[THE INPUT — start]
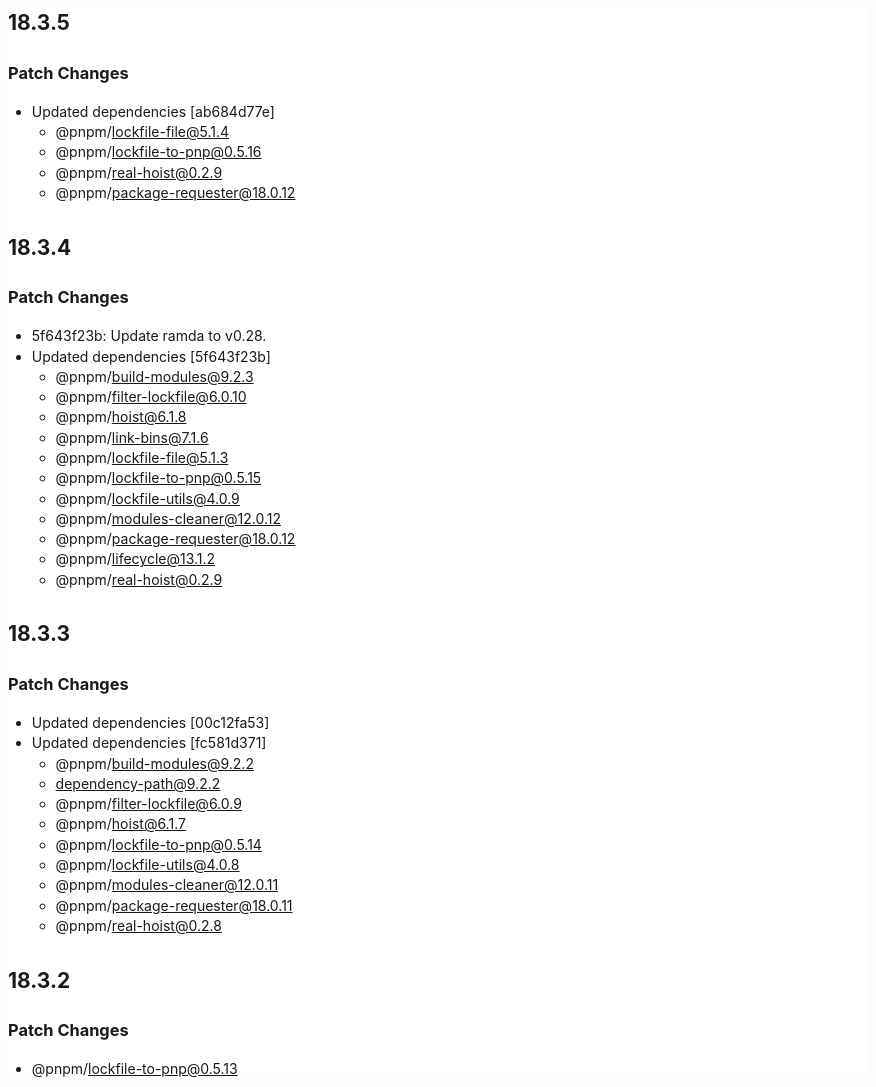 ## 18.3.5

### Patch Changes

- Updated dependencies [ab684d77e]
  - @pnpm/lockfile-file@5.1.4
  - @pnpm/lockfile-to-pnp@0.5.16
  - @pnpm/real-hoist@0.2.9
  - @pnpm/package-requester@18.0.12

## 18.3.4

### Patch Changes

- 5f643f23b: Update ramda to v0.28.
- Updated dependencies [5f643f23b]
  - @pnpm/build-modules@9.2.3
  - @pnpm/filter-lockfile@6.0.10
  - @pnpm/hoist@6.1.8
  - @pnpm/link-bins@7.1.6
  - @pnpm/lockfile-file@5.1.3
  - @pnpm/lockfile-to-pnp@0.5.15
  - @pnpm/lockfile-utils@4.0.9
  - @pnpm/modules-cleaner@12.0.12
  - @pnpm/package-requester@18.0.12
  - @pnpm/lifecycle@13.1.2
  - @pnpm/real-hoist@0.2.9

## 18.3.3

### Patch Changes

- Updated dependencies [00c12fa53]
- Updated dependencies [fc581d371]
  - @pnpm/build-modules@9.2.2
  - dependency-path@9.2.2
  - @pnpm/filter-lockfile@6.0.9
  - @pnpm/hoist@6.1.7
  - @pnpm/lockfile-to-pnp@0.5.14
  - @pnpm/lockfile-utils@4.0.8
  - @pnpm/modules-cleaner@12.0.11
  - @pnpm/package-requester@18.0.11
  - @pnpm/real-hoist@0.2.8

## 18.3.2

### Patch Changes

- @pnpm/lockfile-to-pnp@0.5.13

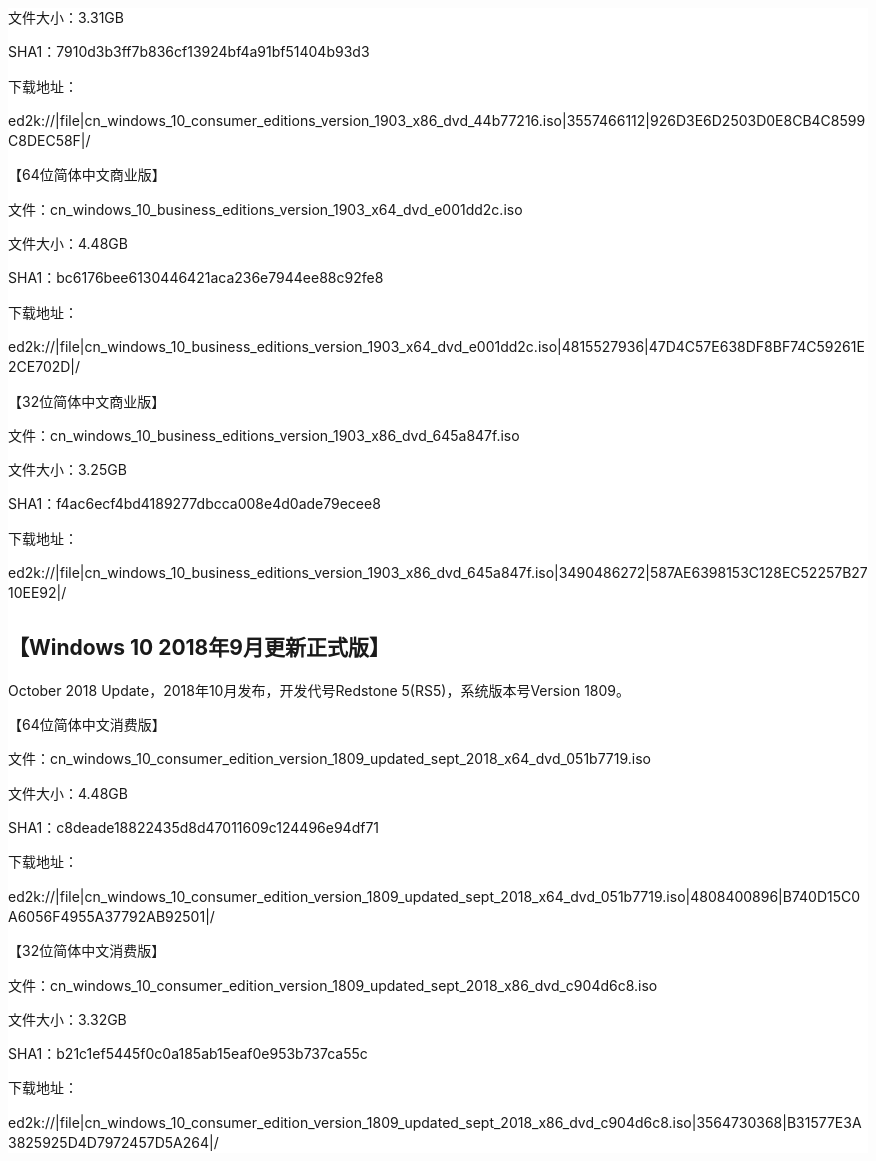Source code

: 文件大小：3.31GB

SHA1：7910d3b3ff7b836cf13924bf4a91bf51404b93d3

下载地址：

ed2k://|file|cn_windows_10_consumer_editions_version_1903_x86_dvd_44b77216.iso|3557466112|926D3E6D2503D0E8CB4C8599C8DEC58F|/

【64位简体中文商业版】

文件：cn_windows_10_business_editions_version_1903_x64_dvd_e001dd2c.iso

文件大小：4.48GB

SHA1：bc6176bee6130446421aca236e7944ee88c92fe8

下载地址：

ed2k://|file|cn_windows_10_business_editions_version_1903_x64_dvd_e001dd2c.iso|4815527936|47D4C57E638DF8BF74C59261E2CE702D|/

【32位简体中文商业版】

文件：cn_windows_10_business_editions_version_1903_x86_dvd_645a847f.iso

文件大小：3.25GB

SHA1：f4ac6ecf4bd4189277dbcca008e4d0ade79ecee8

下载地址：

ed2k://|file|cn_windows_10_business_editions_version_1903_x86_dvd_645a847f.iso|3490486272|587AE6398153C128EC52257B2710EE92|/

## 【Windows 10 2018年9月更新正式版】

October 2018 Update，2018年10月发布，开发代号Redstone 5(RS5)，系统版本号Version 1809。

【64位简体中文消费版】

文件：cn_windows_10_consumer_edition_version_1809_updated_sept_2018_x64_dvd_051b7719.iso

文件大小：4.48GB

SHA1：c8deade18822435d8d47011609c124496e94df71

下载地址：

ed2k://|file|cn_windows_10_consumer_edition_version_1809_updated_sept_2018_x64_dvd_051b7719.iso|4808400896|B740D15C0A6056F4955A37792AB92501|/

【32位简体中文消费版】

文件：cn_windows_10_consumer_edition_version_1809_updated_sept_2018_x86_dvd_c904d6c8.iso

文件大小：3.32GB

SHA1：b21c1ef5445f0c0a185ab15eaf0e953b737ca55c

下载地址：

ed2k://|file|cn_windows_10_consumer_edition_version_1809_updated_sept_2018_x86_dvd_c904d6c8.iso|3564730368|B31577E3A3825925D4D7972457D5A264|/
[THE INPUT — finish]
WHAT THE TASK ASKS: Collect every line of the items above that contains the string "build".

ANSWER SPACE:
  - @pnpm/build-modules@9.2.3
  - @pnpm/build-modules@9.2.2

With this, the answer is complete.